→ WHAT IS EXPECTED: Scan the entries for the word "enfants", and copy every line where it appears.

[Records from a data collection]
◆ ◆ ◆ ◆ ◆

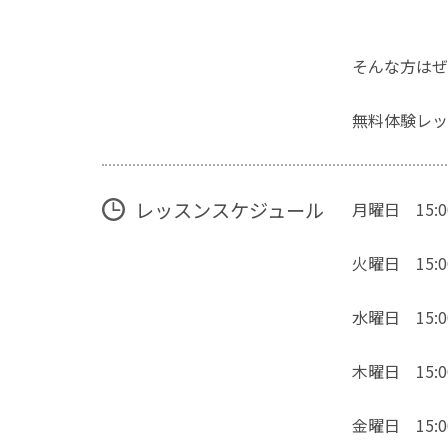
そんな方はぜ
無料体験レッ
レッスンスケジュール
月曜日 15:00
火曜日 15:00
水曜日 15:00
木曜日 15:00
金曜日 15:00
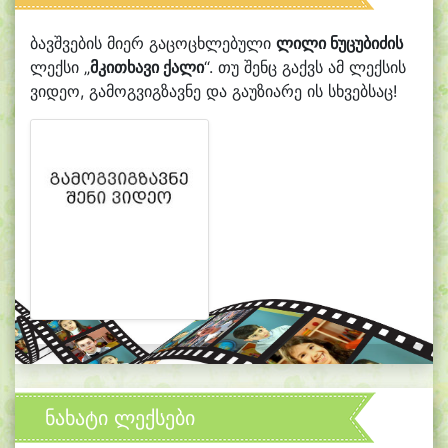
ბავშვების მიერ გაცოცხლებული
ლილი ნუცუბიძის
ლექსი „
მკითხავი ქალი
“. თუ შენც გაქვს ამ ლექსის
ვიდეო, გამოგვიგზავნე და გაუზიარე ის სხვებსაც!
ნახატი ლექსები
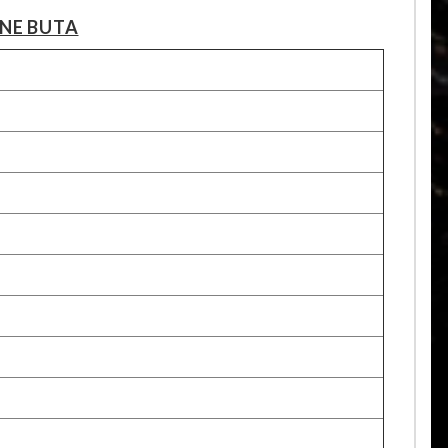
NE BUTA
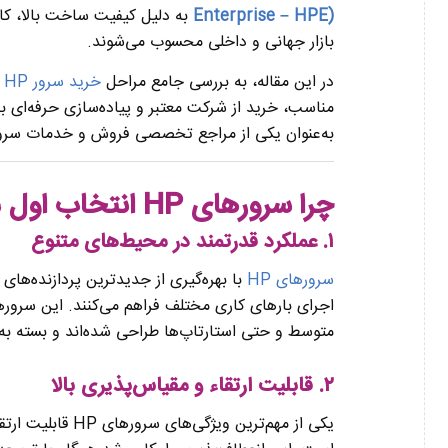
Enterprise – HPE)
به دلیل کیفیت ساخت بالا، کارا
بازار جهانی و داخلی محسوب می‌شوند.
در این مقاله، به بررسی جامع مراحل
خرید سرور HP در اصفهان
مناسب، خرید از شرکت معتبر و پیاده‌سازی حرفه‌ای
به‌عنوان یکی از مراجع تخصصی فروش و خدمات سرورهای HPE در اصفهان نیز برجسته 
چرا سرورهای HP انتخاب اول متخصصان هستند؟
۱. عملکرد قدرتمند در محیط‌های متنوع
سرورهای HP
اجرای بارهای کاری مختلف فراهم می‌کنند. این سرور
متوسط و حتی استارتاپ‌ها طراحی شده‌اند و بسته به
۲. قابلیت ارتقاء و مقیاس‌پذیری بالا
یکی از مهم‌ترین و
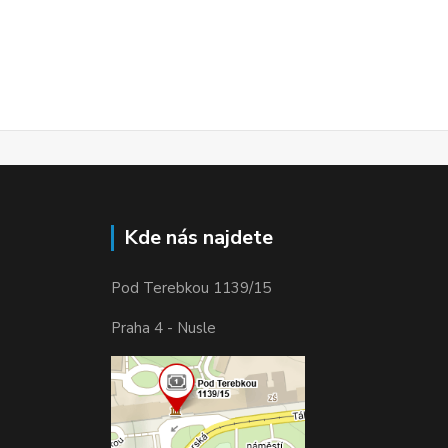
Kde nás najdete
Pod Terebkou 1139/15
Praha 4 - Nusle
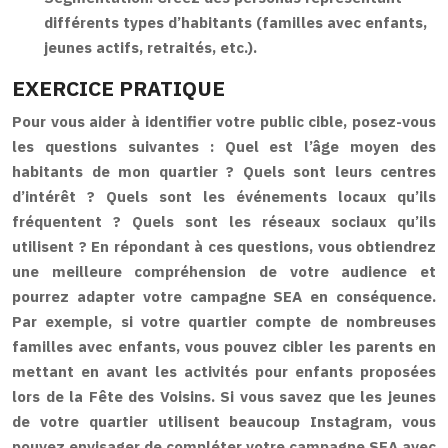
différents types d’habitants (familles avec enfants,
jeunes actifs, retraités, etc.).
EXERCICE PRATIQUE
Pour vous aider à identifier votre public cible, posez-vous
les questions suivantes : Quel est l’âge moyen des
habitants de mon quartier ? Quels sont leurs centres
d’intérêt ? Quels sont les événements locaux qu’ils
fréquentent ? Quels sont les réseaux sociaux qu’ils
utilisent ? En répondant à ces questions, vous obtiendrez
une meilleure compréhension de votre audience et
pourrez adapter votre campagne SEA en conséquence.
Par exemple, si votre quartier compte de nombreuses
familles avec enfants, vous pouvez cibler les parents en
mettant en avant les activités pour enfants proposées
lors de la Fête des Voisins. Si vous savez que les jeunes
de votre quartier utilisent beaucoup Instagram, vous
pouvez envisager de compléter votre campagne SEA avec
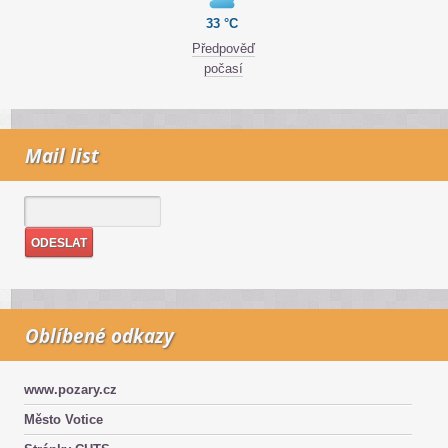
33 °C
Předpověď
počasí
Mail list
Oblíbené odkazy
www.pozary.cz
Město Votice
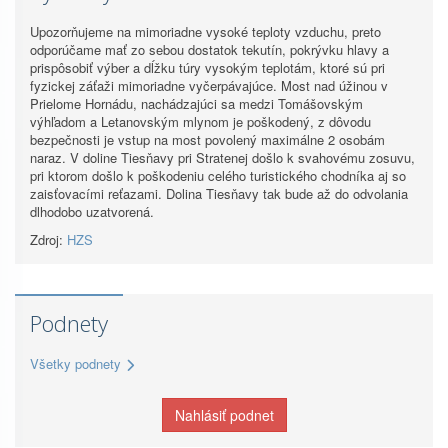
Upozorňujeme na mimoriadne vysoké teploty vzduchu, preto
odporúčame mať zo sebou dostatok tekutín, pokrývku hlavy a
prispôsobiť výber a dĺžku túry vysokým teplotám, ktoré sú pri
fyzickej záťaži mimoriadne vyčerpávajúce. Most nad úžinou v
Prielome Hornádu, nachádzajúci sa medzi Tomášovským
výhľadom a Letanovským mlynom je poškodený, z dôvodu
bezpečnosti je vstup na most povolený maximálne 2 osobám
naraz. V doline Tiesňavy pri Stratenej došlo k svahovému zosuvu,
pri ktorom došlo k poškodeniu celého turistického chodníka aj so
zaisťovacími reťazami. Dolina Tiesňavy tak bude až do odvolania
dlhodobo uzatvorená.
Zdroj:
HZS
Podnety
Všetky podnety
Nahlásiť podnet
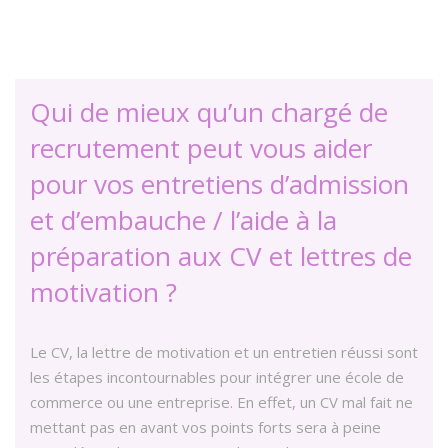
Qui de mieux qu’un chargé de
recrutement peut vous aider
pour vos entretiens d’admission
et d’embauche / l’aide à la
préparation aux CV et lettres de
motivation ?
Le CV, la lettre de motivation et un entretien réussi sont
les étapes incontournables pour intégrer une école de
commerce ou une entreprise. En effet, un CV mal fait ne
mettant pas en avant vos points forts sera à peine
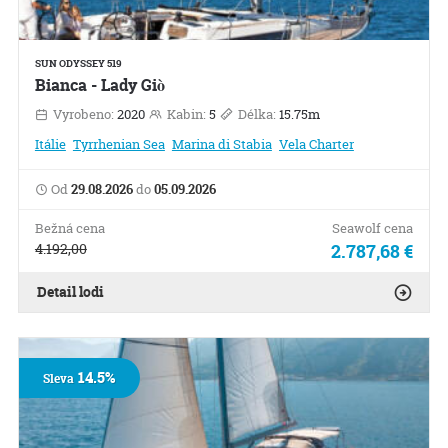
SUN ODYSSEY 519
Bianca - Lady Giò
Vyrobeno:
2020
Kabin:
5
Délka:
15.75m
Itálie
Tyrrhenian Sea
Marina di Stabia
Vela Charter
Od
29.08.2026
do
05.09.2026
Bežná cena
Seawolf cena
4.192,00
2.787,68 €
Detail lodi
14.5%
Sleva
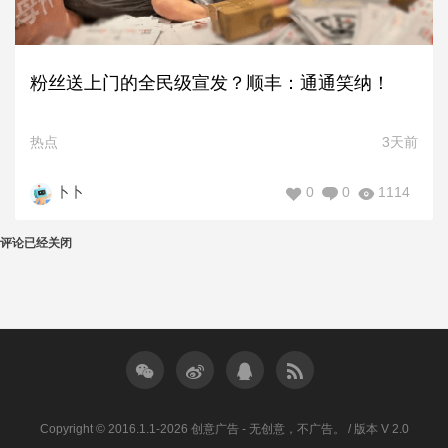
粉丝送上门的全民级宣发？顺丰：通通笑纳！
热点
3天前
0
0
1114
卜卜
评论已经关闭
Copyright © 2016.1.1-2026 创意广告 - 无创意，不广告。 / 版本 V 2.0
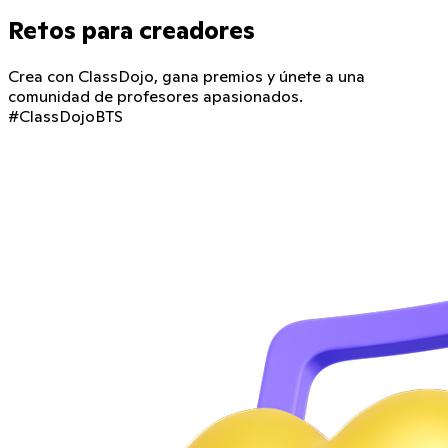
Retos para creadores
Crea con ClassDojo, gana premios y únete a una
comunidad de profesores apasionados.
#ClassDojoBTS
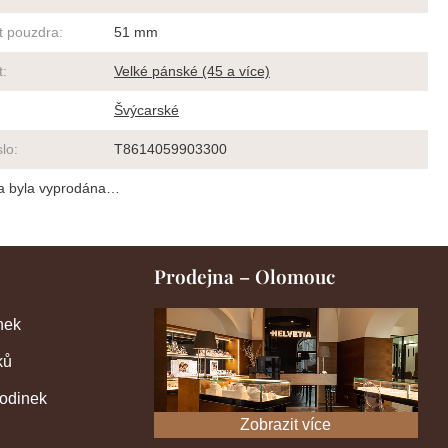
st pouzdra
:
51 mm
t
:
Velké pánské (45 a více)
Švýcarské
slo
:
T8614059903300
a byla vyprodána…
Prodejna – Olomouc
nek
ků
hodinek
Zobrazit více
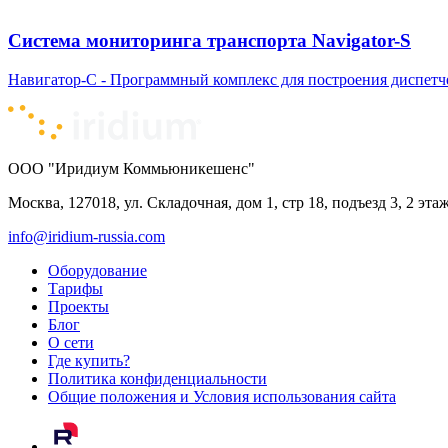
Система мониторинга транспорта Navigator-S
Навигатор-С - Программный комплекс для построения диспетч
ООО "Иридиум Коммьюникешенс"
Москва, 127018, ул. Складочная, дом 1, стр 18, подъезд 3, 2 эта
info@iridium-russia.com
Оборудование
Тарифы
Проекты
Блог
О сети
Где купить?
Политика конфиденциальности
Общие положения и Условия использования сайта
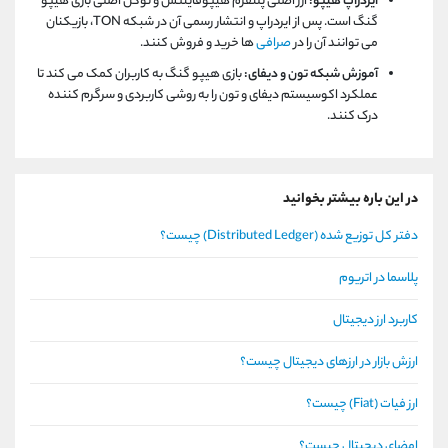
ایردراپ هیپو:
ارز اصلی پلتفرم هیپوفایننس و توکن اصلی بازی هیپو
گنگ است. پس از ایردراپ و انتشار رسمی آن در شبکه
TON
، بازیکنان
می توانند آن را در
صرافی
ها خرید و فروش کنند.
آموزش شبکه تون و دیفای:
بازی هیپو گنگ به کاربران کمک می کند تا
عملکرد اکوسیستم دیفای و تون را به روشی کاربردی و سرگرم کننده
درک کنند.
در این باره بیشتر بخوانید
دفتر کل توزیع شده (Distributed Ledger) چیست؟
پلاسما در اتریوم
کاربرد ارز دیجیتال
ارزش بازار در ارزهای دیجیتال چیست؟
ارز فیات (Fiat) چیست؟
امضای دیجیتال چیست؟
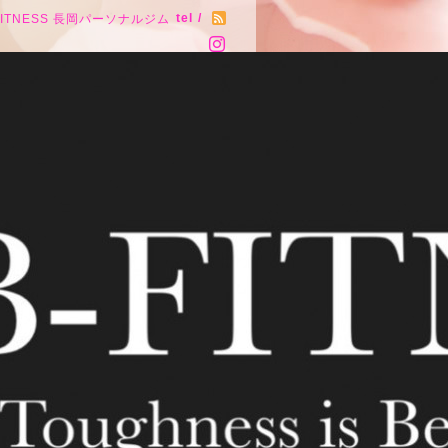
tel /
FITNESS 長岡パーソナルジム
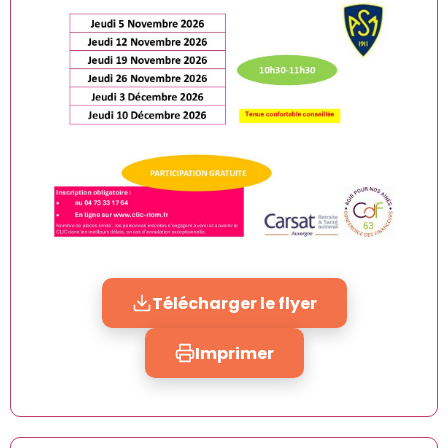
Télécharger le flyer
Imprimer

◆ ◆ ◆ ◆ ◆

→ FINISHED EXERCISE:
différents types d’habitants (familles avec enfants,
familles avec enfants, vous pouvez cibler les parents en
mettant en avant les activités pour enfants proposées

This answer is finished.